--- Gösterilen Metin ---

EMRAH ATAŞ

Tarih: 17.07.2025 10:54

Adana’nın kuzeyi sessiz.

Facebook Twitter Linked-in

Saimbeyli’den Feke’ye, Aladağ’dan Tufanbeyli’ye kadar bir çığlık var ama kimse duymuyor. Duyan da dönüp bakmıyor. Çünkü bakanlar Ankara’da, yaşayanlar dağların arasında.

Bu topraklarda 6 Nisan 2023 günü dört öğretmen, görev yaptıkları okula dönerken kaya düşmesiyle hayatını kaybetti. Pınar Kılıç, Dilek Altıparmak, Ümmühan Dilbilir, Rahime Topak… Adlarını şimdi duydunuz belki, ama bölge halkı her sabah onların anısıyla güne başlıyor. O yolda hala istinat duvarı yok, hala bir şev kazısı yapılmadı, hala “önlem” denilen şey gelmedi. Bilirkişi Karayolları’nı asli kusurlu buldu. Peki sonra ne oldu? Hiçbir şey. Dosyalar kapandı, insanlar sessizliğe gömüldü. Kaya değil, ihmal öldürdü o öğretmenleri.

Adana’nın kuzeyi işte bu kadar unutulmuş durumda. Feke’de gençler göç ediyor, kalan yaşlılar evlerinden çıkmıyor. Saimbeyli’de kalacak iş yok, Aladağ’ın köylerinde sağlık ocağına ulaşmak için sabah yola çıkmak gerekiyor. Tufanbeyli’de parklar hayvanlara bırakılmış, elektrik kabloları açıkta, merdivenler kırık, camlar dökük. Çocuklar oyun oynamıyor, aileler geceleri dışarı çıkmıyor. Su da yok zaten. Sık sık kesiliyor. Gelen de bulanık.

Kozan’da yağmur yağdığı zaman sokakları su basıyor. ASKİ çalışıyor diyorlar, ama sokaklar yine göle dönüyor. Şehir planlaması çökmüş. Yollar, kaldırımlar, altyapı her şey birbirine karışmış. Kırsaldan gelen göç durmadan devam ediyor. İş yok, sanayi zayıf, tarım tek dayanak. Onu da hava kuraklığı ve maliyetler kemiriyor. 

Bu bölgenin bir umudu vardı. Adana-İmamoğlu-Kozan-Kadirli-Osmaniye demiryolu hattı. 137 kilometre. ÇED raporu 2021’de çıktı. 3.3 milyar TL’lik dev yatırım planlandı. 5 durak, 3 istasyon, onlarca köprü, tünel, viyadük… Tarım ürünleri, madenler, sanayi taşınacaktı bu hatla. Kozan OSB canlanacaktı. İstihdam artacaktı. Üretici nefes alacaktı. Ama olmadı. Olmadığı gibi, kimse neden olmadığını da açıklamadı. Ne ihale yapıldı ne temel atıldı. Bu arada başka bir demiryolu hattı, Mersin-Adana-Gaziantep Yüksek Hızlı Tren Projesi, neredeyse tamamlandı. Osmaniye’ye 2025’te hızlı tren geliyor. Peki Adana’nın kuzeyine? Hâlâ sessizlik.

---

▸ **Yapılacak Alıştırmalar**:
[a] Adana'nın kuzeyi üzerine yazıda "Adana’nın kuzeyi işte" ile "Gelen de bulanık." arasındaki bölümü, bu ifadeler de dahil, birebir yeniden yazın.
[b] Adana'nın kuzeyi üzerine yazıya göre aşağıdaki soruları yanıtlayın:
(i) Dört öğretmen hangi tarihte kaya düşmesiyle hayatını kaybetti?
(ii) Bilirkişi hangi kurumu asli kusurlu buldu?
(iii) Adana-İmamoğlu-Kozan-Kadirli-Osmaniye demiryolu hattı kaç kilometre uzunluğundadır?
[c] Adana'nın kuzeyi üzerine yazıyı, son cümlesinden sonra gelecek şekilde sürdürün.

--- Sağlanan Bilgiler ---

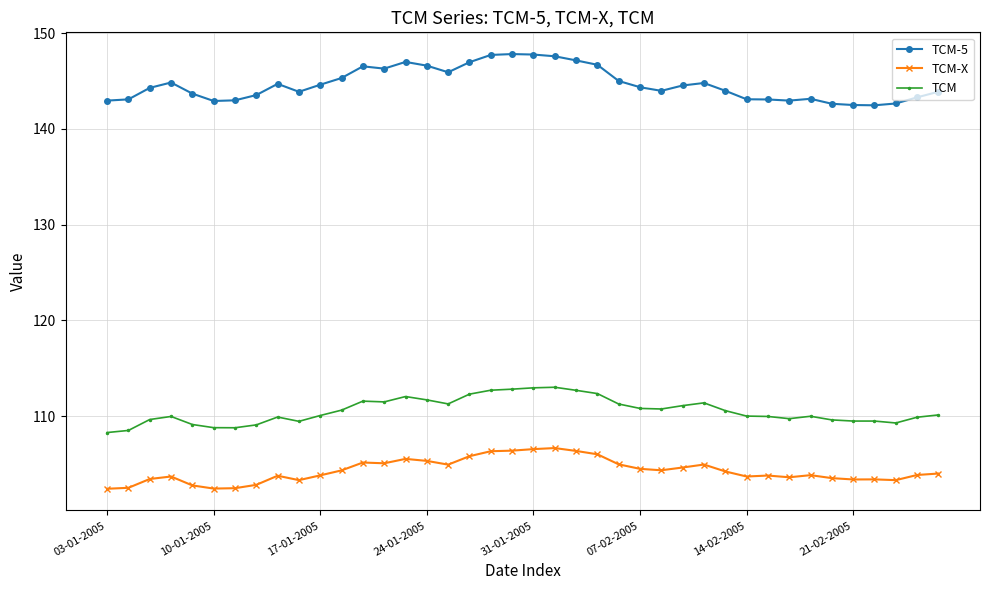

What is the lowest value of the TCM-X series?

102.4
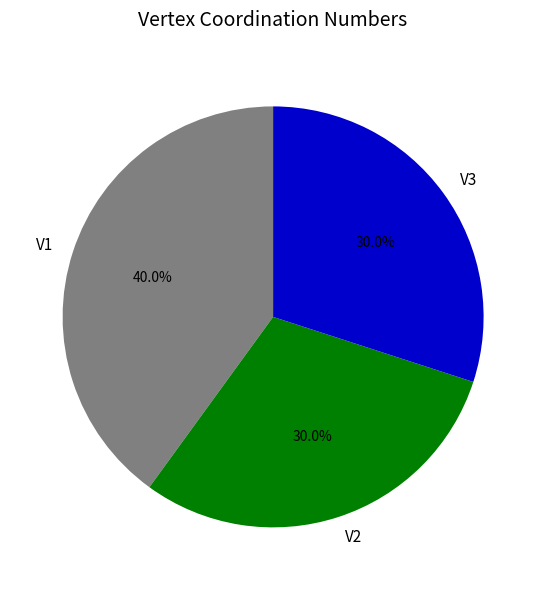

Is V3 the majority of the pie?

No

---

▸ **Cevaplar**:
[a]
Adana’nın kuzeyi işte bu kadar unutulmuş durumda. Feke’de gençler göç ediyor, kalan yaşlılar evlerinden çıkmıyor. Saimbeyli’de kalacak iş yok, Aladağ’ın köylerinde sağlık ocağına ulaşmak için sabah yola çıkmak gerekiyor. Tufanbeyli’de parklar hayvanlara bırakılmış, elektrik kabloları açıkta, merdivenler kırık, camlar dökük. Çocuklar oyun oynamıyor, aileler geceleri dışarı çıkmıyor. Su da yok zaten. Sık sık kesiliyor. Gelen de bulanık.

[b]
(i) 6 Nisan 2023
(ii) Karayolları
(iii) 137 kilometre

[c]
Bu tablo karşısında doğal olarak insan dönüp soruyor: Bu ilin milletvekilleri nerede?

Seçim dönemlerinde söz verirken coğrafya fark etmiyor. Fakat iş hizmete, sahip çıkmaya gelince, bu bölgeler sanki başka ülkenin toprağıymış gibi muamele görüyor.

Ömer Çelik, Ahmet Zenbilci, Ayhan Barut, Müzeyyen Şevkin, Burhanettin Bulut, Ayşe Sibel Ersoy, Muharrem Varlı, Bilal Bilici, Ayyüce Türkeş, Sunay Karamık, Abdullah Doğru, Sadullah Kısacık... Bu isimlerin kaçı Aladağ’ın Köprücük köyünün yolunu biliyor? Kaçı Feke’deki bir kahveye oturmuş, Saimbeyli’de bir öğretmenle konuşmuş? Kaçı Tufanbeyli’de bir parkın halini görmüş?

Soru önergeleri veriliyor bazen. Taziye mesajları yayınlanıyor. Hepsi birer jest. Ama bu milletin sorunu jestle çözülmüyor. Bu bölge yıllardır “girişim başlatıyoruz” sözleriyle oyalanıyor. Hiçbir girişim sonuçlanmıyor.

Yerel yönetimler de kendi çapında bir şeyler yapmaya çalışıyor. TOKİ konutları yapılıyor, kentsel planlamalar, altyapı projeleri kağıt üzerinde var. Ama sahaya inince, su yok, yol yok, yaşam kalitesi yok.

Bu bölgede insanlar artık yalnızlık hissiyle yaşamaya alıştı. Yetkililerin gözünde “öncelik sırası” diye bir şey varsa, Adana’nın kuzeyi listenin sonunda bile yok. Öğretmenlerin ardından gözyaşı dökenler, çocuklarının geleceğini şehre taşımak zorunda kalanlar, ineklerin parkta otlamasını çaresizlikle izleyenler hep aynı soruyu soruyor:

Bizim vekilimiz yok mu?

Varmış. Ama sadece seçim pusulasında. Sokakta, okulda, köyde, tarlada yok.

Ve bu yüzden Adana’nın kuzeyi her sabah aynı gerçekle uyanıyor:
Yine bir şey değişmedi.
Yine yalnız kaldık.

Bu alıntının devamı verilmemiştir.